Each fragment contains a list of strings, and some of them are marked as a highlight.

.. code:: json

    [
        [
            {"text": "This is a sample text with a ", "highlight": false},
            {"text": "highlighted", "highlight": true},
            {"text": " word.", "highlight": false}
        ],
        [
            {"text": "Another", "highlight": true},
            {"text": " fragment with a highlight.", "highlight": false}
        ]
    ]

A client may use this example to produce the following output:

... This is a sample text with a **highlighted** word. ... **Another** fragment with a highlight. ...

``/api/search/autocomplete/``
=============================

Get auto completions for a partial search term.

Query parameters:

*   ``term``: The incomplete term.
*   ``limit``: Amount of results.

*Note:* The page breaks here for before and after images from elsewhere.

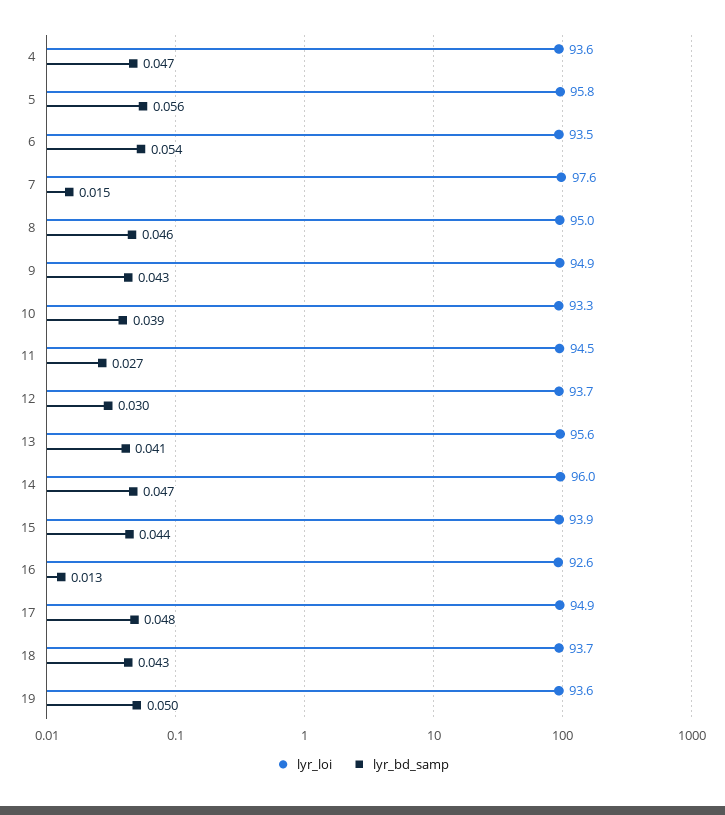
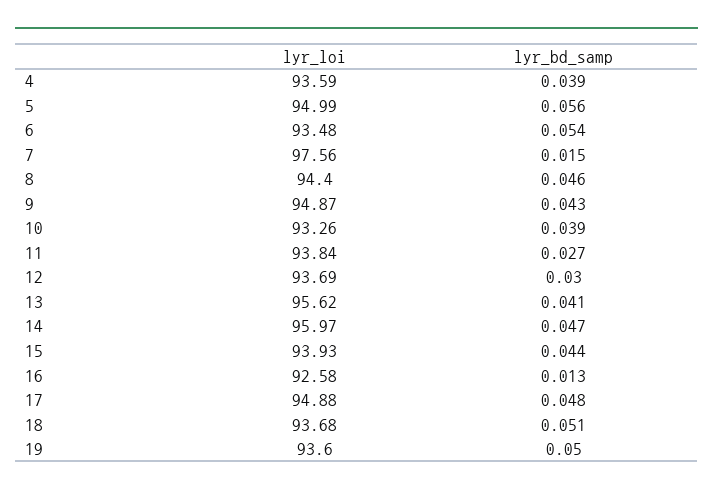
lyr_bd_samp, 4: 0.047 -> 0.039
lyr_loi, 5: 95.8 -> 94.99
lyr_loi, 8: 95 -> 94.4
lyr_loi, 11: 94.5 -> 93.84
lyr_bd_samp, 18: 0.043 -> 0.051

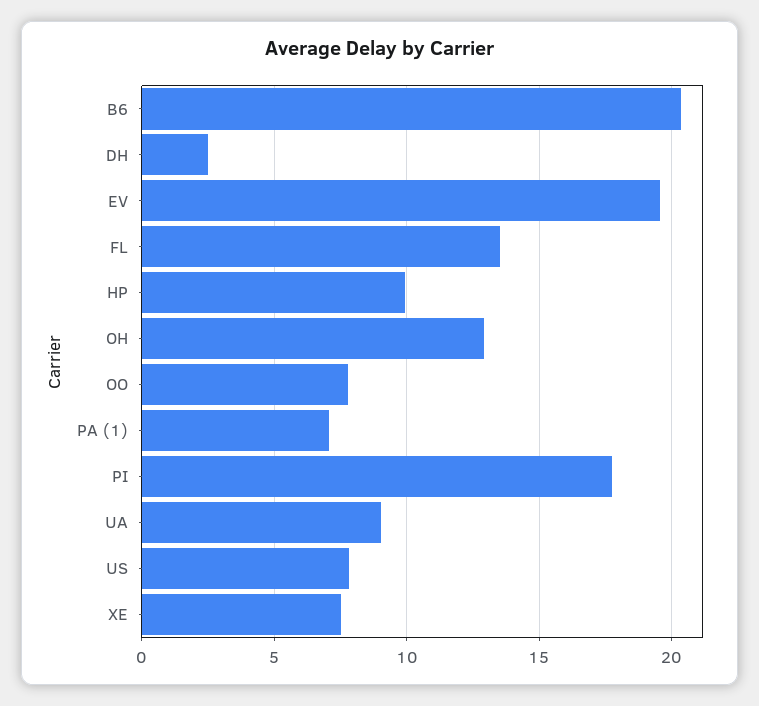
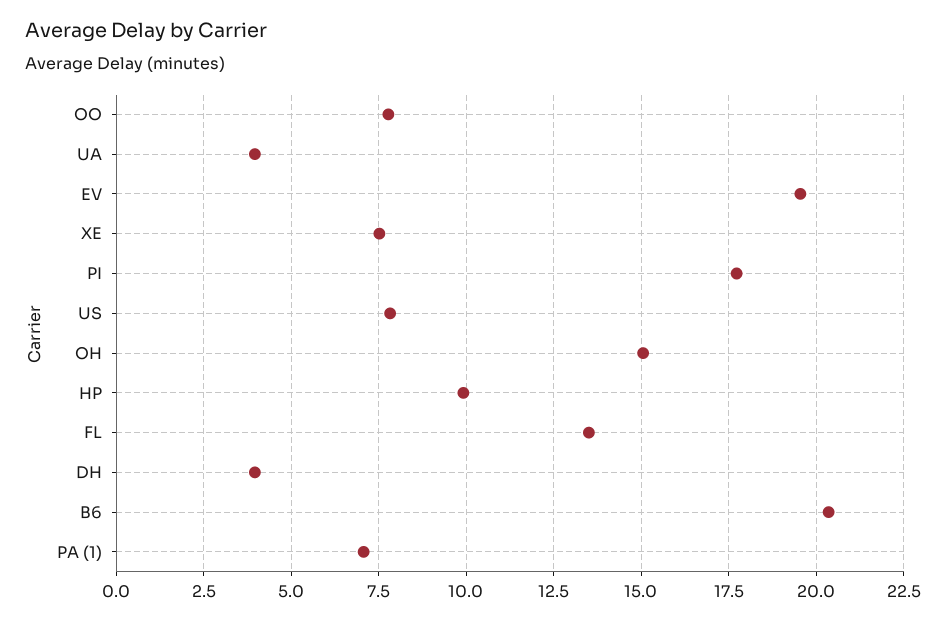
DH: 2.5 -> 4
OH: 13 -> 15
UA: 9 -> 4

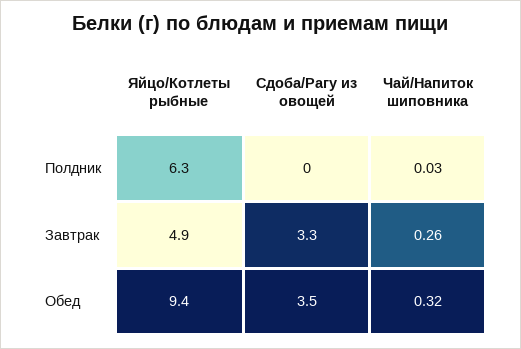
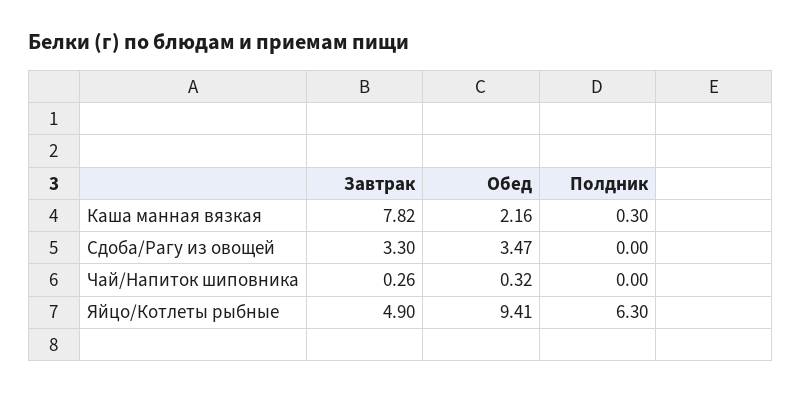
Чай/Напиток шиповника, Полдник: 0.03 -> 0
Каша манная вязкая, Завтрак: none -> 7.82
Каша манная вязкая, Обед: none -> 2.16
Каша манная вязкая, Полдник: none -> 0.3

Defaults to 10.

Results returned by the endpoint are ordered by importance of the term in the
document index. The first result is the term that has the highest Tf/Idf score
in the index.

.. code:: json

    [
        "term1",
        "term3",
        "term6",
        "term4"
    ]


.. _api-file_uploads:

POSTing documents
#################

The API provides a special endpoint for file uploads:

``/api/documents/post_document/``

POST a multipart form to this endpoint, where the form field ``document`` contains
the document that you want to upload to paperless. The filename is sanitized and
then used to store the document in a temporary directory, and the consumer will
be instructed to consume the document from there.

The endpoint supports the following optional form fields:

*   ``title``: Specify a title that the consumer should use for the document.
*   ``correspondent``: Specify the ID of a correspondent that the consumer should use for the document.
*   ``document_type``: Similar to correspondent.
*   ``tags``: Similar to correspondent. Specify this multiple times to have multiple tags added
    to the document.

The endpoint will immediately return "OK" if the document consumption process
was started successfully. No additional status information about the consumption
process itself is available, since that happens in a different process.